TLW comments on Edmund’s Short form

TLW 6 Mar 2022 5:58 UTC
1 point
Part of this is people analyzing AIs in adversarial contexts through the lens of non-adversarial contexts when they really shouldn’t be.
In a non-adversarial context, an AI that beats X 95% of the time when the top human beats X 90% of the time is often considered superhuman. And so you get people calling e.g. AlphaStar superhuman because it beat the top human.

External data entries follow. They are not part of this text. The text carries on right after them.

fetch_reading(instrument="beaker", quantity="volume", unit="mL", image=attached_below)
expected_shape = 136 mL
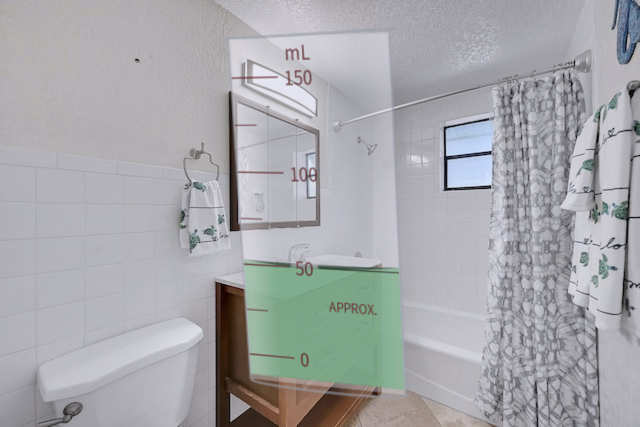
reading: 50 mL
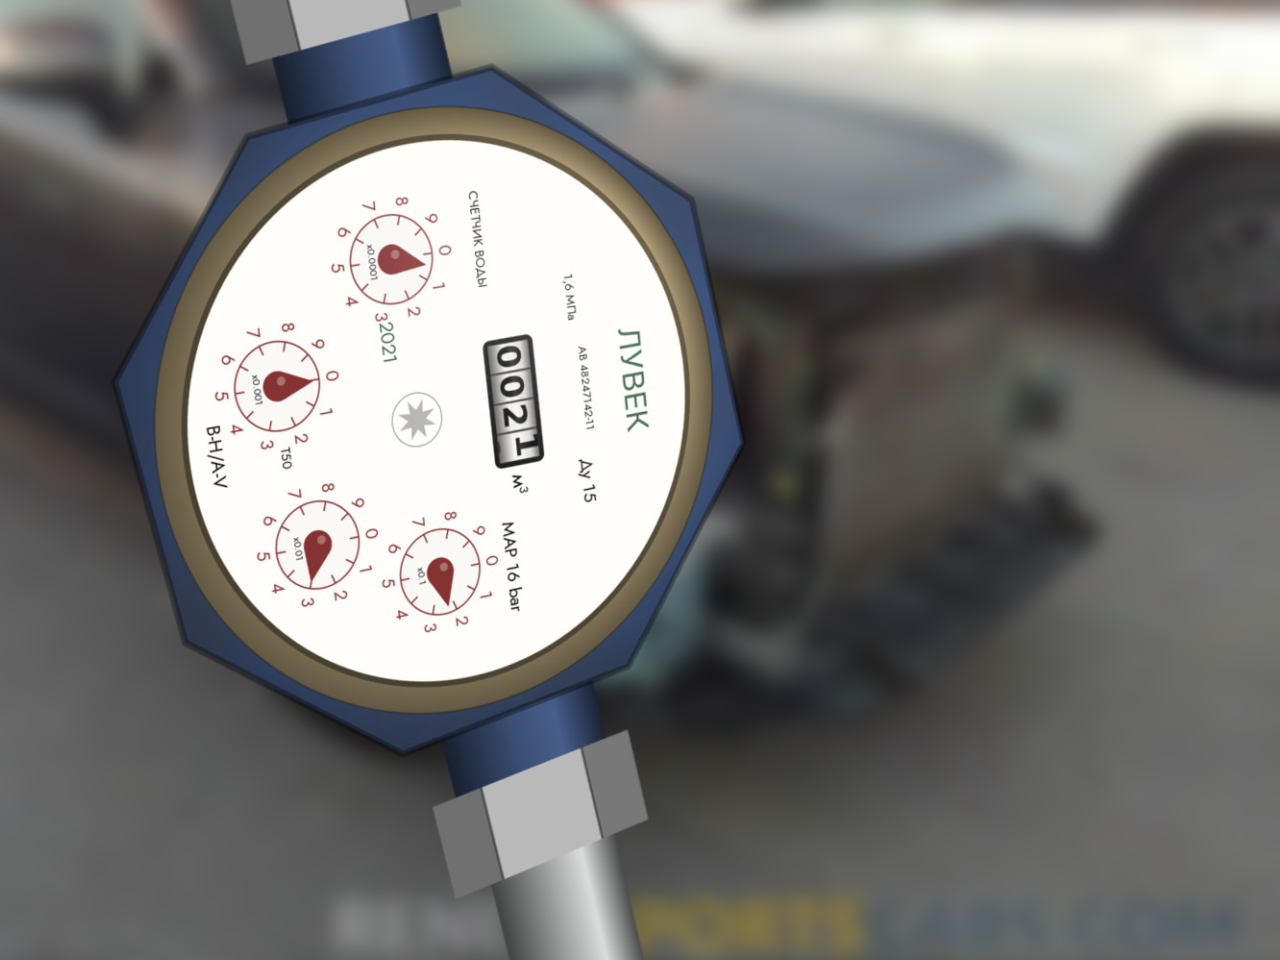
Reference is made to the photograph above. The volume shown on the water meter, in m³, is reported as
21.2300 m³
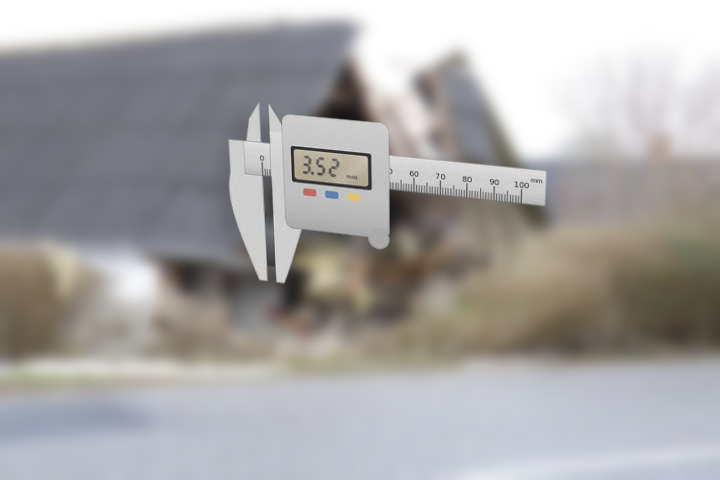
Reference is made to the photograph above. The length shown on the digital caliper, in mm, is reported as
3.52 mm
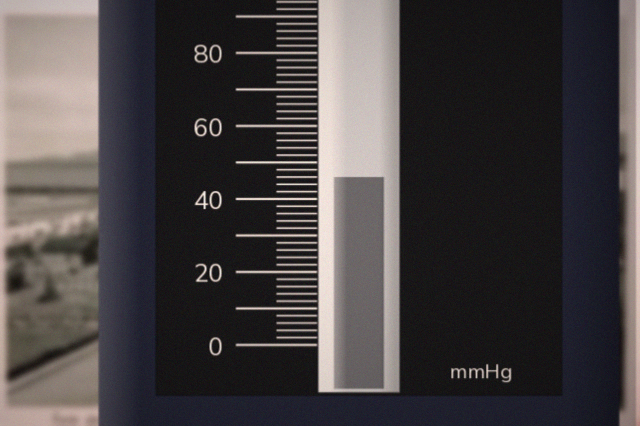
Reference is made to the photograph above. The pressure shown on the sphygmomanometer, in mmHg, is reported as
46 mmHg
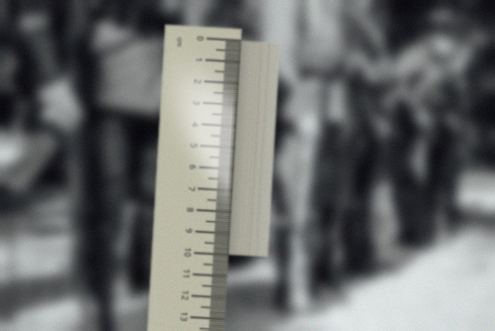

In an adversarial context, where that other 5% is in the statespace matters a lot. (E.g. if it’s in a region that can be steered towards by an opponent, that’s a problem.)
*****
(Part of this is also that the AI training is far more lenient of low-but-ahead win rates than humans are. A human will often lean towards weaker but more-resistant-to-glass-jaws strategies, especially in tournament settings. (They are trying to beat the tournament, not, strictly speaking, get the highest % of wins.))
*****
I sometimes think that the dual benchmark of ‘what’s the highest rank person X beats >40%^[1] of the time’ and ‘what’s the lowest rank person that beats X >60%^[1] of the time’ would be more useful in evaluating AI progress.
1. ^
  Semi-arbitrary numbers, don’t read too much into it.